Task instructions: Filter these entries, keeping only lines that hold the word "JSON".

(Stored data entries)
::::
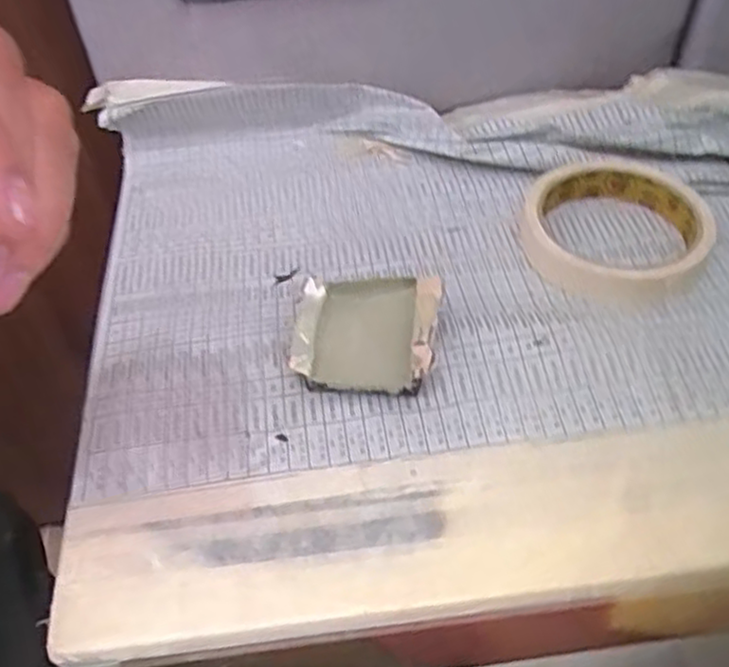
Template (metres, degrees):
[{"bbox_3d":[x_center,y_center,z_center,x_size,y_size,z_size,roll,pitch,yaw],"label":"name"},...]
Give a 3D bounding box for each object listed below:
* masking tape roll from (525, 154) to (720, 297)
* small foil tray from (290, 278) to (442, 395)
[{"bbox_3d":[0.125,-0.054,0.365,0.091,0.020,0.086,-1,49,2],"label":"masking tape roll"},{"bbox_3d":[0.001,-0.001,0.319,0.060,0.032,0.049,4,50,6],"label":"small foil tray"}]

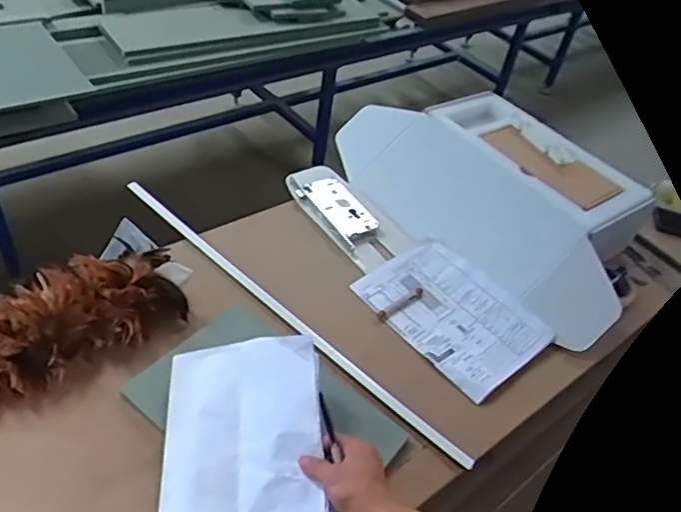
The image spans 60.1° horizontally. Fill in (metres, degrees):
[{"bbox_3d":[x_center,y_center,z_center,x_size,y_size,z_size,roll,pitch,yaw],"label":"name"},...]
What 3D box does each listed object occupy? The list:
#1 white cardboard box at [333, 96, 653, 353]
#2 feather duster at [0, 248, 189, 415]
::::
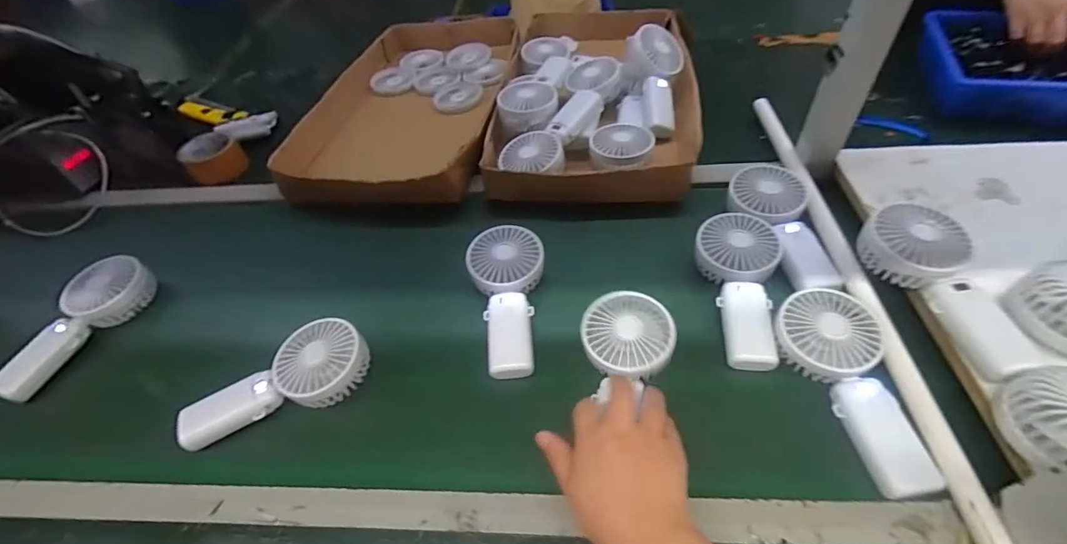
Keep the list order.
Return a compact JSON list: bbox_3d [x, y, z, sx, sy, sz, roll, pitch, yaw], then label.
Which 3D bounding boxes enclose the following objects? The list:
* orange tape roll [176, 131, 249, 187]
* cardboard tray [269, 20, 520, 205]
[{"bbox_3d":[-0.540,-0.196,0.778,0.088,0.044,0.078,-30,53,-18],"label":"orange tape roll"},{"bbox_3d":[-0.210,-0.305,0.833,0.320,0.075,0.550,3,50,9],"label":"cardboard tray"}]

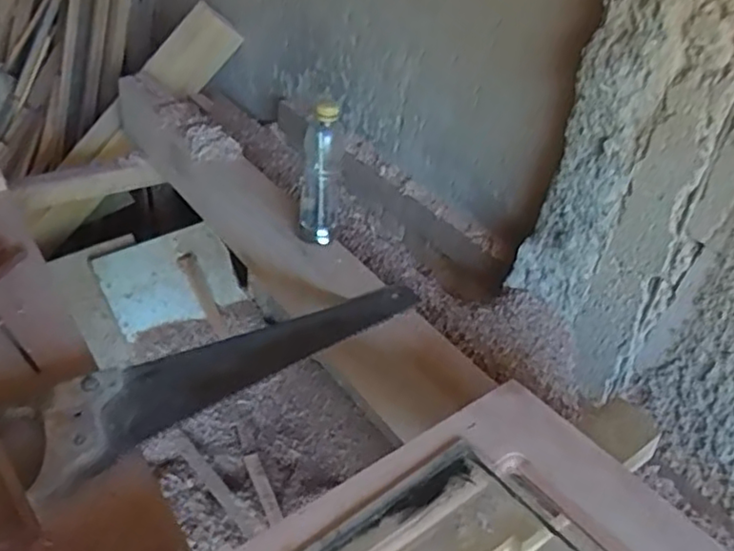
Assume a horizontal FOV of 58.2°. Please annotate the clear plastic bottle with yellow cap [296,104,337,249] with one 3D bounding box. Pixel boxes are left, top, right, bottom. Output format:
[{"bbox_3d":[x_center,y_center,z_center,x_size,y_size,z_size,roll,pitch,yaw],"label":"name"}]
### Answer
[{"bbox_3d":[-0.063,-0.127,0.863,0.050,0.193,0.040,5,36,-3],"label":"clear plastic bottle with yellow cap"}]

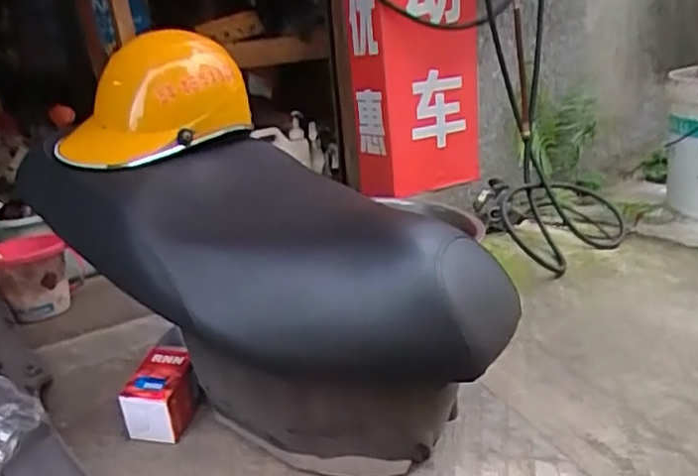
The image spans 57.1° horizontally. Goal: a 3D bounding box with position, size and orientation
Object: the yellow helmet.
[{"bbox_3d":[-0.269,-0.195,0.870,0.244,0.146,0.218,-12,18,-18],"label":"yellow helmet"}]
::::
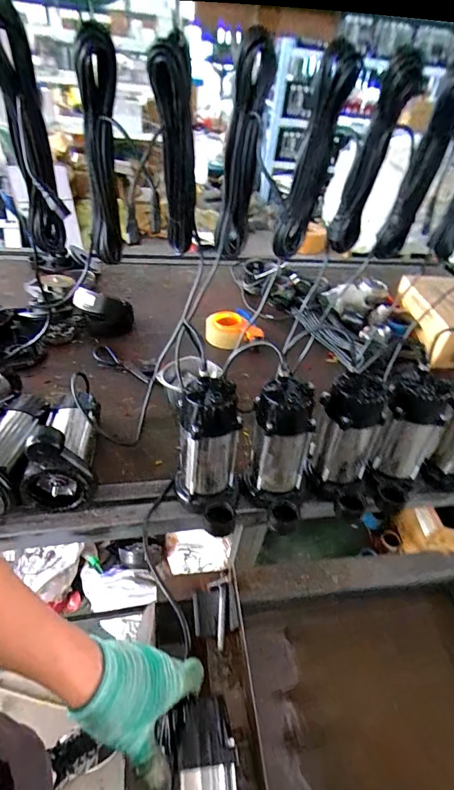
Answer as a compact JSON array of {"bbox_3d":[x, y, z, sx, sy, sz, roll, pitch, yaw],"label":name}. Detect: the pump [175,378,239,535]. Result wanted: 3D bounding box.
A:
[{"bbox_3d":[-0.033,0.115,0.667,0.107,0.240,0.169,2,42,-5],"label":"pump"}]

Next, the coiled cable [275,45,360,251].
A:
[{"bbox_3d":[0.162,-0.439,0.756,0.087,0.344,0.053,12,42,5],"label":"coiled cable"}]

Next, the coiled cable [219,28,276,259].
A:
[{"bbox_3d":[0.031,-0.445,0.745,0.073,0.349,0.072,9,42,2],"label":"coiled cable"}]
::::
Worked solution:
Return a compact JSON list: bbox_3d [x, y, z, sx, sy, sz, roll, pitch, yaw], then label.
Answer as a compact JSON array of {"bbox_3d":[x, y, z, sx, sy, sz, roll, pitch, yaw],"label":name}. Detect: the pump [175,378,239,535]. Result wanted: 3D bounding box.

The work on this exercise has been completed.